At first, in our tests, Internet Explorer 8 does not crash, but that's not to say it's out of the woods. IE8 doesn't display the floating element, and the vertical scroll bar can often remain stuck for seconds at a time before releasing its virtual grip on the desktop. Asking it to search for text inline in the page results in what appears to be a hang, at least for as long as a full minute, before IE8 responds.
The page's author is Google's Ian Hickson, but that's just coincidence. The fact that the leading alternative browser for Windows has significant difficulty rendering a large page with complex, collaborative content, shows that stability can still be improved.
Firefox 3.6 Beta 5 crashes when loading a working draft page from the Web standards working group WHATWG.
That's not to say Mozilla's testers haven't already done a stellar job. Over 1,500 separate bugs and feature additions were made to 3.6 since the initial alphas, and about one-tenth of those were fixes to Beta 4. A handful of unresolved bugs are pending, according to the organization's Bugzilla database.
Preliminary Betanews tests on Firefox 3.6 Beta 5 running in Windows 7 RTM show some respectable performance gains, as Mozilla creeps into the territory blazed earlier this year by Google Chrome. Using our CRPI benchmark suite of 69 separate data points, Beta 5 scored a 12.59 in Windows 7, compared to an 11.12 for the latest stable Firefox 3.5.6. That means that Beta 5 is showing 13% improved performance over the current stable version, which is a little better than 11 times the performer of Internet Explorer 7 in Vista (the slowest browser we test, on the slowest platform).
By comparison, the latest alpha version (not yet accounting for "public" comments, at least not officially) of Firefox 3.7 scored a 12.95 on the same tests. The very latest dev build of Google Chrome (4.0.266.0) scored a 20.56, while Internet Explorer 8's score remains mired at 1.54. Again, these are the Windows 7 scores, and do not yet take into account Vista and Windows XP performance.

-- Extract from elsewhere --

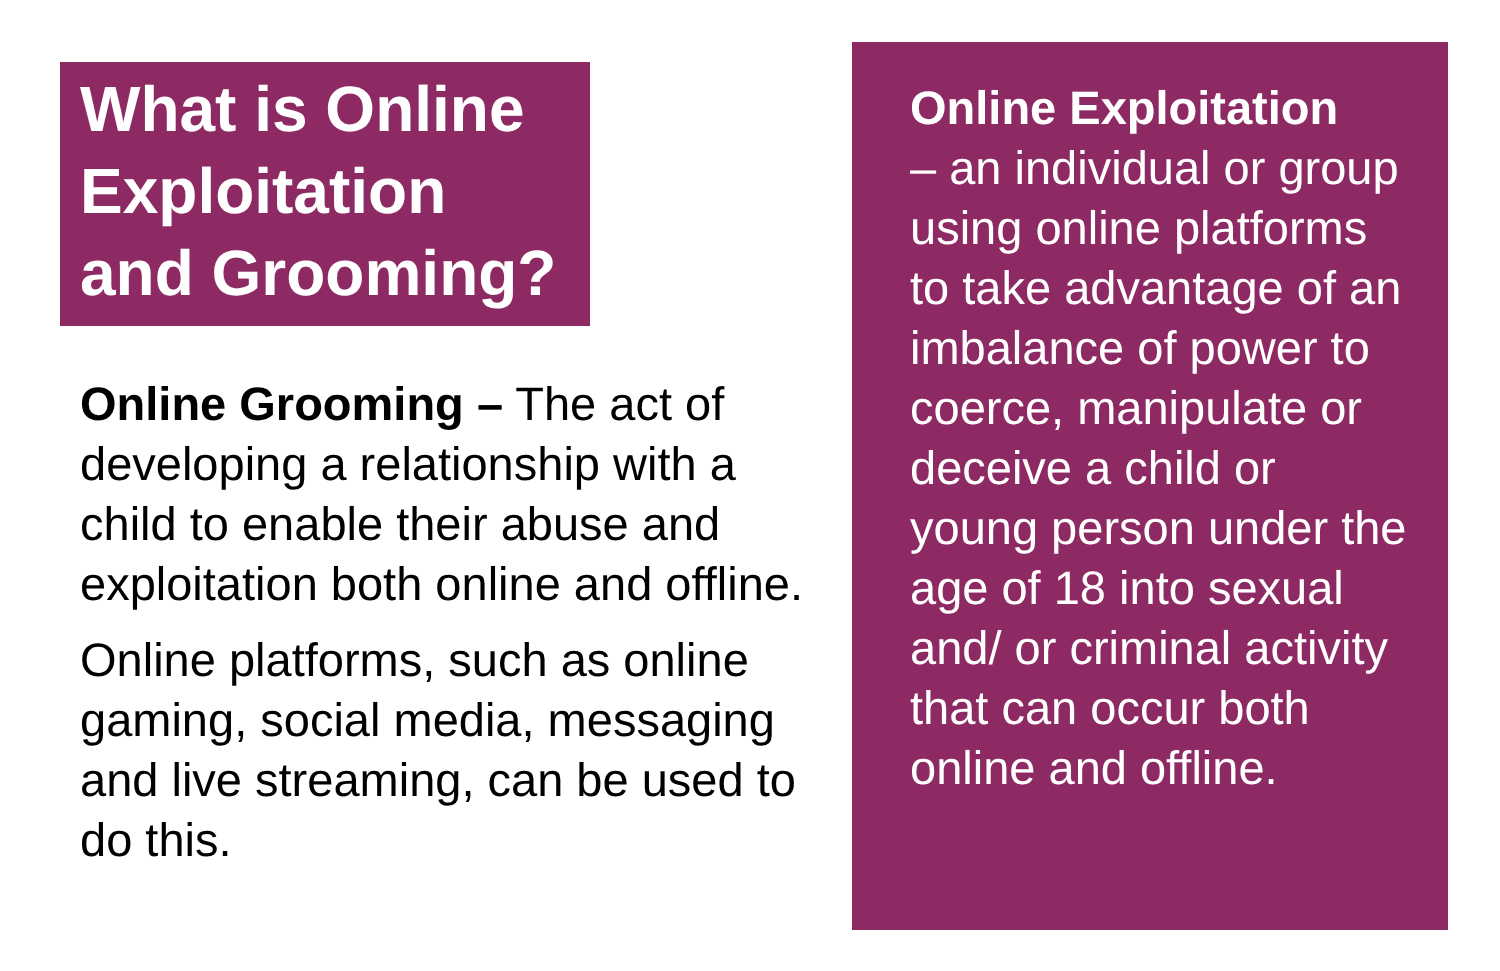What is Online Exploitation and Grooming?
Online Grooming – The act of developing a relationship with a child to enable their abuse and exploitation both online and offline.
Online platforms, such as online gaming, social media, messaging and live streaming, can be used to do this.
Online Exploitation
– an individual or group using online platforms to take advantage of an imbalance of power to coerce, manipulate or deceive a child or young person under the age of 18 into sexual and/ or criminal activity that can occur both online and offline.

Our test suite, however, does not yet take account of asynchronous scripting. It's a feature that has yet to be seen in many Web pages and services yet, though Google is actually making some headway here. Last December 1, Google began offering an asynchronous tracking script for servers to add to their Web pages. In announcing the feature, Google Analytics team member Brian Kuhn credited Firefox 3.6 as the browser making this feature possible.